### WHAT YOU NEED TO DO:
Exactly the lines below from the one with "de aur__](gloss:golden-ratio) ?" up to and including the one with "Un __automat celular__" make up the answer, with nothing else added.

### Dataset excerpts:
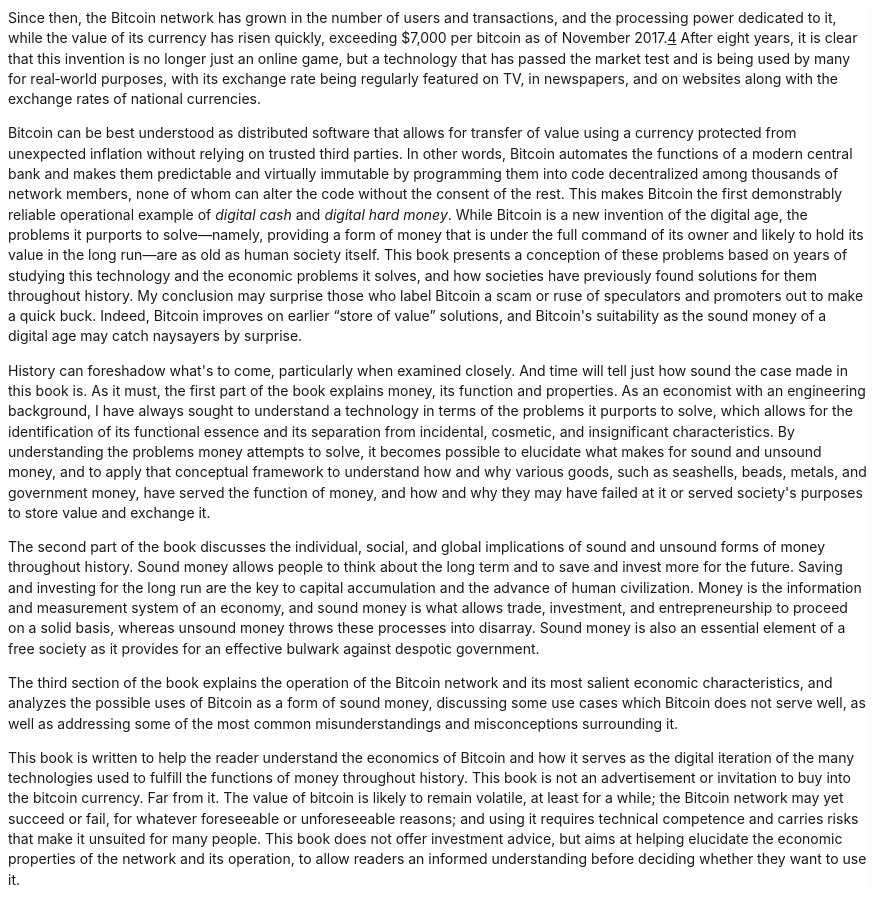 Since then, the Bitcoin network has grown in the number of users and transactions, and the processing power dedicated to it, while the value of its currency has risen quickly, exceeding $7,000 per bitcoin as of November 2017.[4](#calibre_link-4) After eight years, it is clear that this invention is no longer just an online game, but a technology that has passed the market test and is being used by many for real‐world purposes, with its exchange rate being regularly featured on TV, in newspapers, and on websites along with the exchange rates of national currencies.

Bitcoin can be best understood as distributed software that allows for transfer of value using a currency protected from unexpected inflation without relying on trusted third parties. In other words, Bitcoin automates the functions of a modern central bank and makes them predictable and virtually immutable by programming them into code decentralized among thousands of network members, none of whom can alter the code without the consent of the rest. This makes Bitcoin the first demonstrably reliable operational example of *digital cash* and *digital hard money*. While Bitcoin is a new invention of the digital age, the problems it purports to solve—namely, providing a form of money that is under the full command of its owner and likely to hold its value in the long run—are as old as human society itself. This book presents a conception of these problems based on years of studying this technology and the economic problems it solves, and how societies have previously found solutions for them throughout history. My conclusion may surprise those who label Bitcoin a scam or ruse of speculators and promoters out to make a quick buck. Indeed, Bitcoin improves on earlier “store of value” solutions, and Bitcoin's suitability as the sound money of a digital age may catch naysayers by surprise.

History can foreshadow what's to come, particularly when examined closely. And time will tell just how sound the case made in this book is. As it must, the first part of the book explains money, its function and properties. As an economist with an engineering background, I have always sought to understand a technology in terms of the problems it purports to solve, which allows for the identification of its functional essence and its separation from incidental, cosmetic, and insignificant characteristics. By understanding the problems money attempts to solve, it becomes possible to elucidate what makes for sound and unsound money, and to apply that conceptual framework to understand how and why various goods, such as seashells, beads, metals, and government money, have served the function of money, and how and why they may have failed at it or served society's purposes to store value and exchange it.

The second part of the book discusses the individual, social, and global implications of sound and unsound forms of money throughout history. Sound money allows people to think about the long term and to save and invest more for the future. Saving and investing for the long run are the key to capital accumulation and the advance of human civilization. Money is the information and measurement system of an economy, and sound money is what allows trade, investment, and entrepreneurship to proceed on a solid basis, whereas unsound money throws these processes into disarray. Sound money is also an essential element of a free society as it provides for an effective bulwark against despotic government.

The third section of the book explains the operation of the Bitcoin network and its most salient economic characteristics, and analyzes the possible uses of Bitcoin as a form of sound money, discussing some use cases which Bitcoin does not serve well, as well as addressing some of the most common misunderstandings and misconceptions surrounding it.

This book is written to help the reader understand the economics of Bitcoin and how it serves as the digital iteration of the many technologies used to fulfill the functions of money throughout history. This book is not an advertisement or invitation to buy into the bitcoin currency. Far from it. The value of bitcoin is likely to remain volatile, at least for a while; the Bitcoin network may yet succeed or fail, for whatever foreseeable or unforeseeable reasons; and using it requires technical competence and carries risks that make it unsuited for many people. This book does not offer investment advice, but aims at helping elucidate the economic properties of the network and its operation, to allow readers an informed understanding before deciding whether they want to use it.
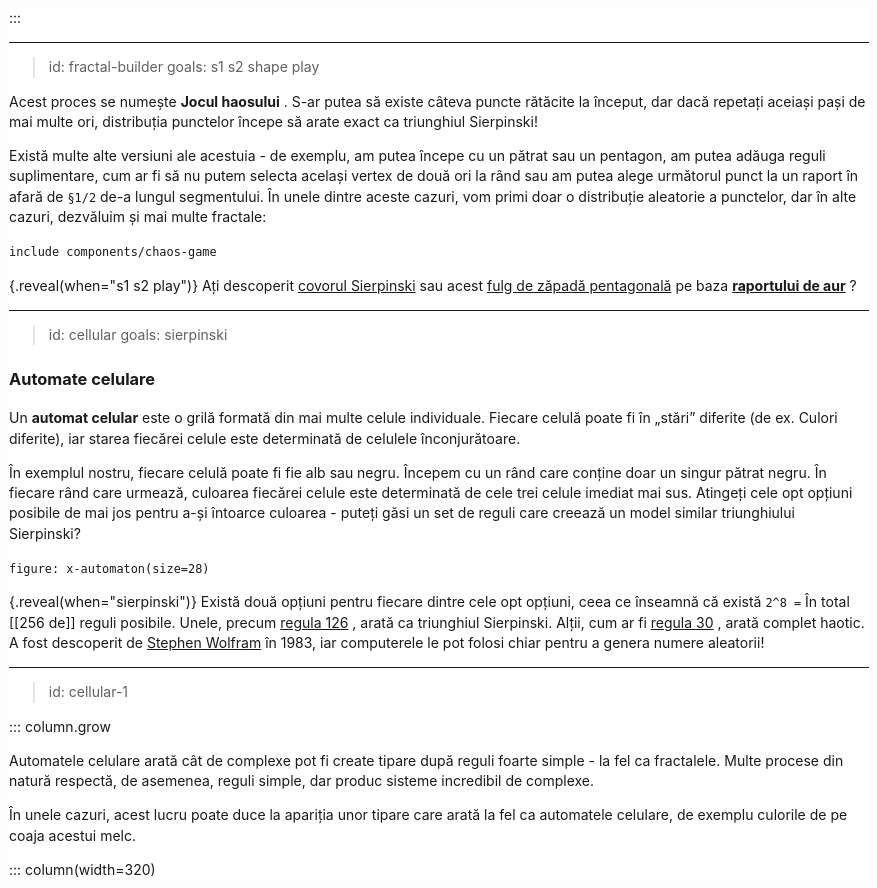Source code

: :::

---
> id: fractal-builder
> goals: s1 s2 shape play

 Acest proces se numește __Jocul haosului__ . S-ar putea să existe câteva puncte rătăcite la început, dar dacă repetați aceiași pași de mai multe ori, distribuția punctelor începe să arate exact ca triunghiul Sierpinski! 

 Există multe alte versiuni ale acestuia - de exemplu, am putea începe cu un pătrat sau un pentagon, am putea adăuga reguli suplimentare, cum ar fi să nu putem selecta același vertex de două ori la rând sau am putea alege următorul punct la un raport în afară de `§1/2` de-a lungul segmentului. În unele dintre aceste cazuri, vom primi doar o distribuție aleatorie a punctelor, dar în alte cazuri, dezvăluim și mai multe fractale: 

    include components/chaos-game

{.reveal(when="s1 s2 play")} Ați descoperit [covorul Sierpinski](action:carpet()) sau acest [fulg de zăpadă pentagonală](action:snowflake()) pe baza [__raportului de aur__](gloss:golden-ratio) ? 

---
> id: cellular
> goals: sierpinski

### Automate celulare 

 Un __automat celular__ este o grilă formată din mai multe celule individuale. Fiecare celulă poate fi în „stări” diferite (de ex. Culori diferite), iar starea fiecărei celule este determinată de celulele înconjurătoare. 

 În exemplul nostru, fiecare celulă poate fi fie alb sau negru. Începem cu un rând care conține doar un singur pătrat negru. În fiecare rând care urmează, culoarea fiecărei celule este determinată de cele trei celule imediat mai sus. Atingeți cele opt opțiuni posibile de mai jos pentru a-și întoarce culoarea - puteți găsi un set de reguli care creează un model similar triunghiului Sierpinski? 

    figure: x-automaton(size=28)

{.reveal(when="sierpinski")} Există două opțiuni pentru fiecare dintre cele opt opțiuni, ceea ce înseamnă că există `2^8 =` În total [[256 de]] reguli posibile. Unele, precum [regula 126](action:setRule('01111110')) , arată ca triunghiul Sierpinski. Alții, cum ar fi [regula 30](action:setRule('01111000')) , arată complet haotic. A fost descoperit de [Stephen Wolfram](bio:wolfram) în 1983, iar computerele le pot folosi chiar pentru a genera numere aleatorii! 

---
> id: cellular-1

::: column.grow

 Automatele celulare arată cât de complexe pot fi create tipare după reguli foarte simple - la fel ca fractalele. Multe procese din natură respectă, de asemenea, reguli simple, dar produc sisteme incredibil de complexe. 

 În unele cazuri, acest lucru poate duce la apariția unor tipare care arată la fel ca automatele celulare, de exemplu culorile de pe coaja acestui melc. 

::: column(width=320)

### REPLY TO THE EXERCISE:
{.reveal(when="s1 s2 play")} Ați descoperit [covorul Sierpinski](action:carpet()) sau acest [fulg de zăpadă pentagonală](action:snowflake()) pe baza [__raportului de aur__](gloss:golden-ratio) ? 

---
> id: cellular
> goals: sierpinski

### Automate celulare 

 Un __automat celular__ este o grilă formată din mai multe celule individuale. Fiecare celulă poate fi în „stări” diferite (de ex. Culori diferite), iar starea fiecărei celule este determinată de celulele înconjurătoare. 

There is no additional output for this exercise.